→ ACTIVITY LIST:
a: Which symbols does the passage on logical relations use to name mathematical objects, and what does each one stand for?
b: Could you continue the passage on logical relations, picking up after its final sentence?

→ DOCUMENT SEGMENT:

Point 2 is actually more specific than necessary. We don’t need to predicates over syntax specifically, but really over some base model. It’s easier for me to think of this as “syntax”, though.

Point 3 is quite difficult to make precise without making a lot of this more precise in a mathematical framework. Jon Sterling gave me the following helpful definition:

A logical relation on a model M (viewed as a category) is then a model that is constructed in the following way:

Choose some functor R : M —> E where E is a sufficiently structured category (e.g. the category of sets, or something else!). The most basic example of a functor R is the “global sections functor” M —> Set, which sends every type in M to the set of closed elements of that type. This is exactly the usual “non-Kripke logical relations"; to get Kripke logical relations, you replace Set with a functor category (presheaf category) and choose a more interesting functor R.

→ DATA:
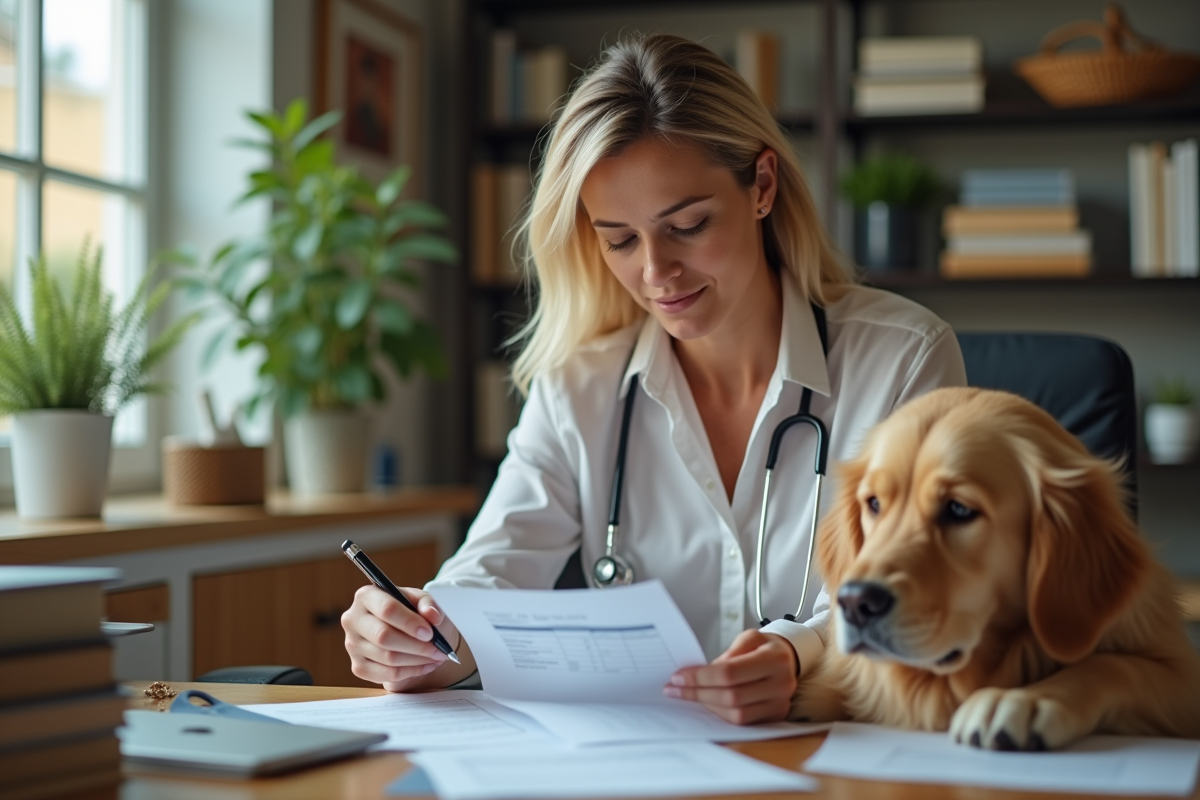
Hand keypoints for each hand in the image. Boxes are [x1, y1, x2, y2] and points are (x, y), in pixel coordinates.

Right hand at [342, 585, 460, 690]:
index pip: (387, 609)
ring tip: (436, 656)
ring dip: (417, 660)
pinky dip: (410, 672)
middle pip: (384, 637)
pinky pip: (386, 674)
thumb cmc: (412, 612)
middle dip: (416, 646)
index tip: (429, 633)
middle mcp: (353, 619)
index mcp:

→ RESPONSES TO THE EXERCISE:
a:
- M: a model, viewed as a category
- R: a functor from M to E
- E: a sufficiently structured category
- Set: the category of sets

b:
Now define a new category G, as a category whose objects are pairs of an object A of M, together with a subobject of R(A). A morphism in G from (A,A’) to (B, B’) is given by a morphism (f : A -> B) that sends elements satisfying A’ to elements satisfying B’.

You have to show that the category G is actually a model of your language (e.g. show that it has function spaces, booleans, whatever). Doing so is the FTLR.

Note that there are some ways to generalize the situation above, but this is basically what logical relations are.

Point 3 is also is more specific than necessary; “syntax” can be generalized to be “base model”.

Despite the complexity, we can see point 3 in action in some examples below.

What are logical relations, historically?

tait1967 - Intensional interpretations of functionals of finite type I

Logical relations are sometimes called “Tait’s Method”, dating back to Tait, as far as I can tell.

In this paper, Tait proves that System T with bar induction is a conservative extension of intuitionistic analysis U_1, which is intuitionistic arithmetic plus quantification over functions plus the axiom (schema) of choice plus bar induction. This conservative extension property is the semantic property of interest. The proof starts with a proof that T without bar induction is a conservative extension of just intuitionistic arithmetic (no choice or bar induction).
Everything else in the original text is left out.